Müslümanlar kendilerine bir gelebilse, bir uyanabilse ülkelerine yönelik planlanan tüm oyunları bozacaktır. Gezi olayları masum üç-beş fidan veya ağaç olayı değildi.
Gezicilerin taleplerini hatırlıyor musunuz? Yavuz Sultan Selim Köprüsü yapılmasın. Üçüncü Havalimanı yapılmasın, Marmaray yapılmasın. Tarihi Topçu Kışlası yapılmasın. Atatürk Kültür Merkezi yeniden yapılmasın. Başta Taksim Meydanı, Kızılay Meydanı ve ülkenin tüm meydanlarında 1 Mayıs Kutlamalarının yapılmasına izin verilmesi vs. Ağaçla ilgili en ufak bir talepleri yoktu. Sorsan ağaç için yola çıkmışlardı… Bunu görmek için çok zeki olmaya gerek yoktu. Kimler bir araya gelmişti, onlara doğru yerden baktığımızda yapılmak isteneni çok rahatlıkla anladık ve gördük. Aydın, entel ve münevver geçinen birçok aymaz ne yazık ki bunu anlamaktan bile acizdi. Tabi ki bu kadronun son transferleri ise anlı şanlı siyasetçilerimizdi. Onlar da bunu göremedi. Her türlü değerimizin en azılı düşmanlarının 2019 için içimizden devşirmek istedikleri de ona yamaklık yapanlar da maalesef göremediler, görmek istemediler. Benim bir özgül ağırlığım var diye böbürlenen aymazımız da maalesef göremedi. Hükümet üzerinden milletimize ve ülkemize oynanmak istenen oyunu anlayan, gören ve gerekli müdahaleyi yaparak bu badireyi anlatan yine Reis oldu. Gezi olaylarının bertaraf edilmesi emperyalistlerin tüm oyunlarını deşifre etti. Gezi bu manada bir ders oldu. Bu dersi başarı ile tamamlayanlar 15 Temmuz darbesini savuşturmayı da başardılar. Türkiye’de bu başarılırsa başka yerde neden olmasın? İşte İran bunun ikinci örneğidir.
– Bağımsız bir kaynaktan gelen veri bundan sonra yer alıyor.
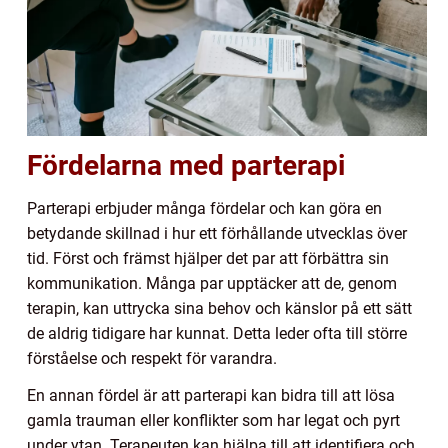
Fördelarna med parterapi
Parterapi erbjuder många fördelar och kan göra en
betydande skillnad i hur ett förhållande utvecklas över
tid. Först och främst hjälper det par att förbättra sin
kommunikation. Många par upptäcker att de, genom
terapin, kan uttrycka sina behov och känslor på ett sätt
de aldrig tidigare har kunnat. Detta leder ofta till större
förståelse och respekt för varandra.
En annan fördel är att parterapi kan bidra till att lösa
gamla trauman eller konflikter som har legat och pyrt
under ytan. Terapeuten kan hjälpa till att identifiera och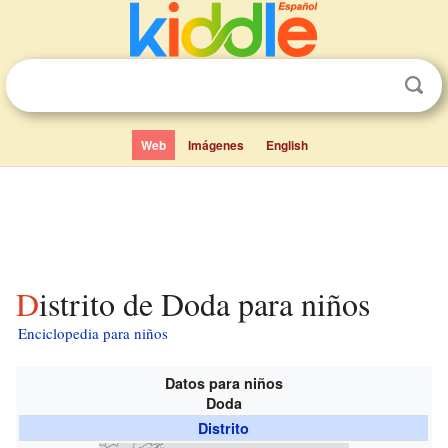
Web
Imágenes
English
Distrito de Doda para niños
Enciclopedia para niños
Datos para niños
Doda
Distrito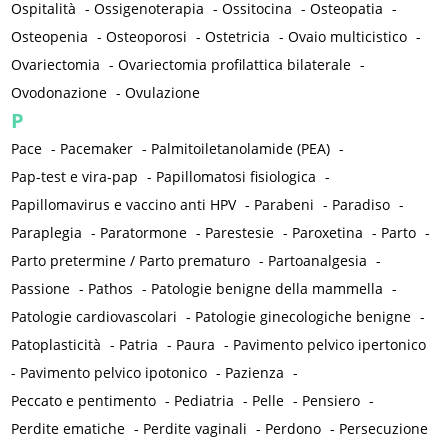
Ospitalità
-
Ossigenoterapia
-
Ossitocina
-
Osteopatia
-
Osteopenia
-
Osteoporosi
-
Ostetricia
-
Ovaio multicistico
-
Ovariectomia
-
Ovariectomia profilattica bilaterale
-
Ovodonazione
-
Ovulazione
P
Pace
-
Pacemaker
-
Palmitoiletanolamide (PEA)
-
Pap-test e vira-pap
-
Papillomatosi fisiologica
-
Papillomavirus e vaccino anti HPV
-
Parabeni
-
Paradiso
-
Paraplegia
-
Paratormone
-
Parestesie
-
Paroxetina
-
Parto
-
Parto pretermine / Parto prematuro
-
Partoanalgesia
-
Passione
-
Pathos
-
Patologie benigne della mammella
-
Patologie cardiovascolari
-
Patologie ginecologiche benigne
-
Patoplasticità
-
Patria
-
Paura
-
Pavimento pelvico ipertonico
-
Pavimento pelvico ipotonico
-
Pazienza
-
Peccato e pentimento
-
Pediatria
-
Pelle
-
Pensiero
-
Perdite ematiche
-
Perdite vaginali
-
Perdono
-
Persecuzione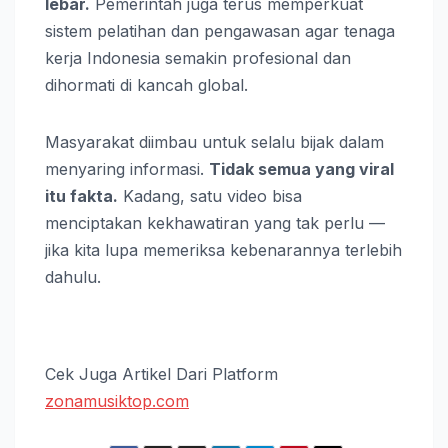
lebar.
Pemerintah juga terus memperkuat
sistem pelatihan dan pengawasan agar tenaga
kerja Indonesia semakin profesional dan
dihormati di kancah global.
Masyarakat diimbau untuk selalu bijak dalam
menyaring informasi.
Tidak semua yang viral
itu fakta.
Kadang, satu video bisa
menciptakan kekhawatiran yang tak perlu —
jika kita lupa memeriksa kebenarannya terlebih
dahulu.
Cek Juga Artikel Dari Platform
zonamusiktop.com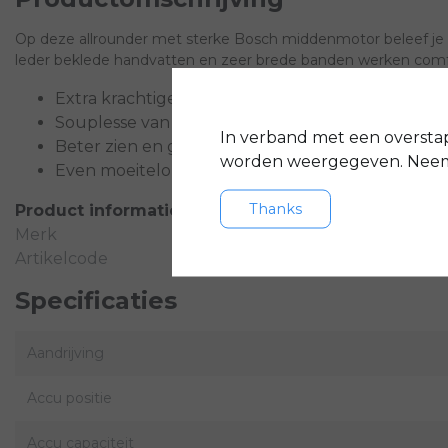
Op deze allrounder met sterke Bosch middenmotor beleef je ev
leder beklede handvatten en zeer brede banden werken com
Extra krachtige, geruisloze ondersteuning
Souplesse van fraai in het frame opgenomen ve
In verband met een oversta
Beter zien en gezien worden dankzij heldere LED
worden weergegeven. Neem 
Even moeiteloze als exacte bediening
Thanks
Product informatie
Merk
Artikelcode
Specificaties
Aandrijving
Accu positie
Accu capaciteit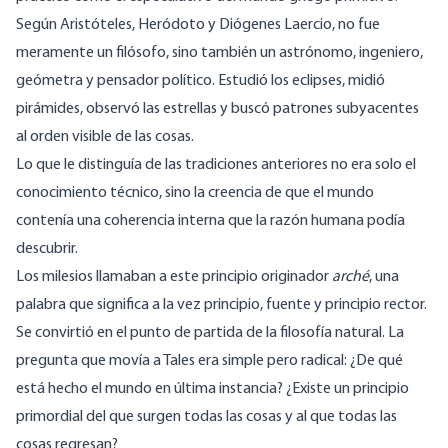
Según Aristóteles,
Heródoto
y
Diógenes Laercio
, no fue
meramente un filósofo, sino también un astrónomo, ingeniero,
geómetra y pensador político. Estudió los eclipses, midió
pirámides, observó las estrellas y buscó patrones subyacentes
al orden visible de las cosas.
Lo que le distinguía de las tradiciones anteriores no era solo el
conocimiento técnico, sino la creencia de que el mundo
contenía una coherencia interna que la razón humana podía
descubrir.
Los milesios llamaban a este principio originador
arché
, una
palabra que significa a la vez principio, fuente y principio rector.
Se convirtió en el punto de partida de la filosofía natural. La
pregunta que movía a Tales era simple pero radical: ¿De qué
está hecho el mundo en última instancia? ¿Existe un principio
primordial del que surgen todas las cosas y al que todas las
cosas regresan?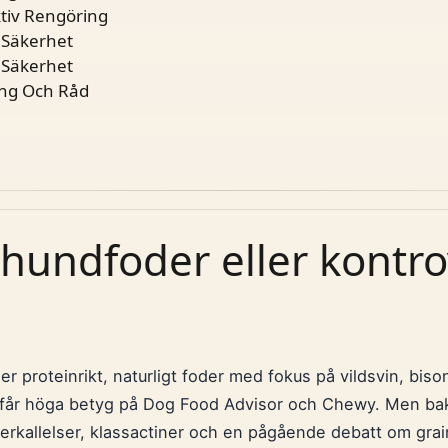
ktiv Rengöring
 Säkerhet
 Säkerhet
ing Och Råd
 hundfoder eller kontrov
er proteinrikt, naturligt foder med fokus på vildsvin, bison 
 får höga betyg på Dog Food Advisor och Chewy. Men ba
terkallelser, klassactiner och en pågående debatt om gr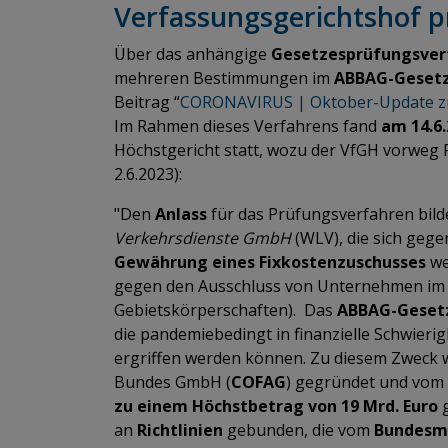
Verfassungsgerichtshof 
Über das anhängige
Gesetzesprüfungsve
mehreren Bestimmungen im
ABBAG-Geset
Beitrag “
CORONAVIRUS | Oktober-Update z
Im Rahmen dieses Verfahrens fand
am 14.6.
Höchstgericht statt, wozu der VfGH vorweg 
2.6.2023):
"Den
Anlass
für das Prüfungsverfahren bild
Verkehrsdienste GmbH
(WLV), die sich gege
Gewährung eines Fixkostenzuschusses
we
gegen den Ausschluss von Unternehmen im
Gebietskörperschaften). Das
ABBAG-Geset
die pandemiebedingt in finanzielle Schwieri
ergriffen werden können. Zu diesem Zweck 
Bundes GmbH (
COFAG
) gegründet und vom 
zu einem Höchstbetrag von 19 Mrd. Euro
g
an
Richtlinien
gebunden, die vom
Bundesmi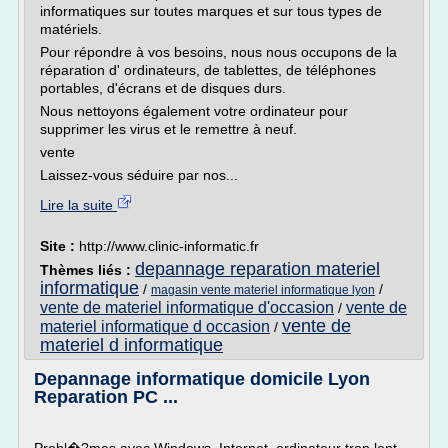
informatiques sur toutes marques et sur tous types de
matériels.
Pour répondre à vos besoins, nous nous occupons de la
réparation d' ordinateurs, de tablettes, de téléphones
portables, d'écrans et de disques durs.
Nous nettoyons également votre ordinateur pour
supprimer les virus et le remettre à neuf.
vente
Laissez-vous séduire par nos...
Lire la suite
Site :
http://www.clinic-informatic.fr
depannage reparation materiel
Thèmes liés :
informatique
/
/
magasin vente materiel informatique lyon
vente de materiel informatique d'occasion
vente de
/
vente de
materiel informatique d occasion
/
materiel d informatique
Depannage informatique domicile Lyon
Reparation PC ...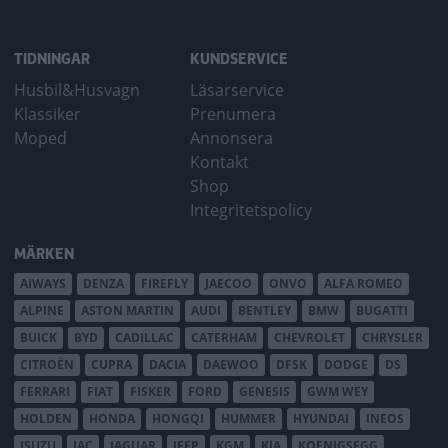
TIDNINGAR
KUNDSERVICE
Husbil&Husvagn
Läsarservice
Klassiker
Prenumera
Moped
Annonsera
Kontakt
Shop
Integritetspolicy
MÄRKEN
AIWAYS
DENZA
FIREFLY
JAECOO
ONVO
ALFA ROMEO
ALPINE
ASTON MARTIN
AUDI
BENTLEY
BMW
BUGATTI
BUICK
BYD
CADILLAC
CATERHAM
CHEVROLET
CHRYSLER
CITROËN
CUPRA
DACIA
DAEWOO
DFSK
DODGE
DS
FERRARI
FIAT
FISKER
FORD
GENESIS
GWM WEY
HOLDEN
HONDA
HONGQI
HUMMER
HYUNDAI
INEOS
ISUZU
JAC
JAGUAR
JEEP
KGM
KIA
KOENIGSEGG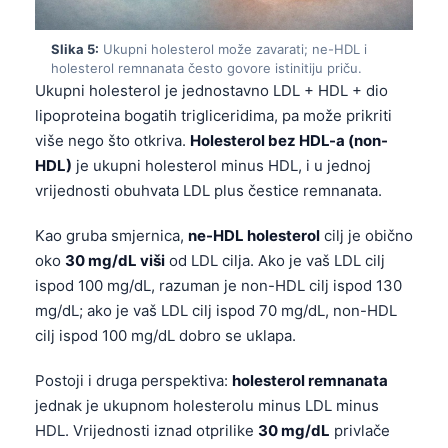
Slika 5:
Ukupni holesterol može zavarati; ne-HDL i
holesterol remnanata često govore istinitiju priču.
Ukupni holesterol je jednostavno LDL + HDL + dio
lipoproteina bogatih trigliceridima, pa može prikriti
više nego što otkriva.
Holesterol bez HDL-a (non-
HDL)
je ukupni holesterol minus HDL, i u jednoj
vrijednosti obuhvata LDL plus čestice remnanata.
Kao gruba smjernica,
ne-HDL holesterol
cilj je obično
oko
30 mg/dL viši
od LDL cilja. Ako je vaš LDL cilj
ispod 100 mg/dL, razuman je non-HDL cilj ispod 130
mg/dL; ako je vaš LDL cilj ispod 70 mg/dL, non-HDL
cilj ispod 100 mg/dL dobro se uklapa.
Postoji i druga perspektiva:
holesterol remnanata
Norsk bokmål
jednak je ukupnom holesterolu minus LDL minus
HDL. Vrijednosti iznad otprilike
30 mg/dL
privlače
Ślōnskŏ gŏdka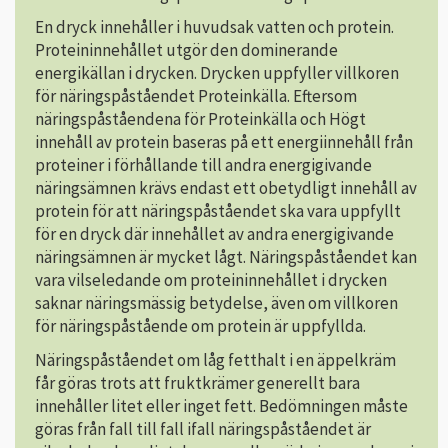
En dryck innehåller i huvudsak vatten och protein.
Proteininnehållet utgör den dominerande
energikällan i drycken. Drycken uppfyller villkoren
för näringspåståendet Proteinkälla. Eftersom
näringspåståendena för Proteinkälla och Högt
innehåll av protein baseras på ett energiinnehåll från
proteiner i förhållande till andra energigivande
näringsämnen krävs endast ett obetydligt innehåll av
protein för att näringspåståendet ska vara uppfyllt
för en dryck där innehållet av andra energigivande
näringsämnen är mycket lågt. Näringspåståendet kan
vara vilseledande om proteininnehållet i drycken
saknar näringsmässig betydelse, även om villkoren
för näringspåstående om protein är uppfyllda.
Näringspåståendet om låg fetthalt i en äppelkräm
får göras trots att fruktkrämer generellt bara
innehåller litet eller inget fett. Bedömningen måste
göras från fall till fall ifall näringspåståendet är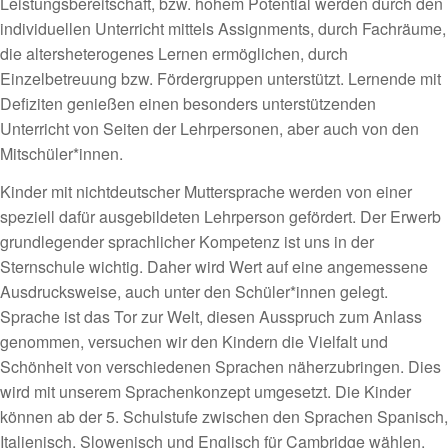
Leistungsbereitschaft, bzw. hohem Potential werden durch den
individuellen Unterricht mittels Assignments, durch Fachräume,
die altersheterogenes Lernen ermöglichen, durch
Einzelbetreuung bzw. Fördergruppen unterstützt. Lernende mit
Defiziten genießen einen besonders unterstützenden
Unterricht von Seiten der Lehrpersonen, aber auch von den
Mitschüler*innen.
Kinder mit nichtdeutscher Muttersprache werden von einer
speziell dafür ausgebildeten Lehrperson gefördert. Der Erwerb
grundlegender sprachlicher Kompetenz ist uns in der
Sternschule wichtig. Daher wird Wert auf eine angemessene
Ausdrucksweise, auch unter den Schüler*innen gelegt.
Sprache ist das Tor zur Welt, diesen Ausspruch zum Anlass
genommen, versuchen wir den Kindern die Vielfalt und
Schönheit von verschiedenen Sprachen näherzubringen. Dies
wird mit unserem Sprachenkonzept umgesetzt. Die Kinder
können ab der 5. Schulstufe zwischen den Sprachen Spanisch,
Italienisch, Slowenisch und Englisch für Cambridge wählen.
Kendi iç meselelerini, taassubi anlayışlarını bir kenara bırakmayı başardıkları takdirde üzerlerinde oynanmak istenen oyunu fark etmeleri de, bozmaları da, şeytanların karizmalarını çizmeleri de kaçınılmazdır.
İran’ın karıştırılmak istenmesinin bize ve ümmete verdiği bir takım dersler elbette vardır. Zaman zaman kızdığımız, eleştirdiğimiz konuların varlığı İran’a yapılmak istenenlere kayıtsız kalmamızı getirmez, getirmemelidir. İran’ın güçlü bir İslam ülkesi olması ve son zamanlarda Türkiye ile yakınlaşması şeytanları elbette rahatsız etmiştir. Bu manada medeniyetimizin yürekleri kuşatan köklerine doğru yönelişimiz birilerini elbette rahatsız edecektir. Biz de rahatsızlık vermeye devam edeceğiz. Diplomasinin son yıllarda geldiği önemli nokta ise ne olursa olsun komşularla iyi olmaktan başka çare olmadığı gerçeğidir. Güvenlik denilen çember ancak bu şekilde garanti altına alınır. Bunu başardığımız takdirde terör örgütleri ve onların ağababaları da avucunu yalar.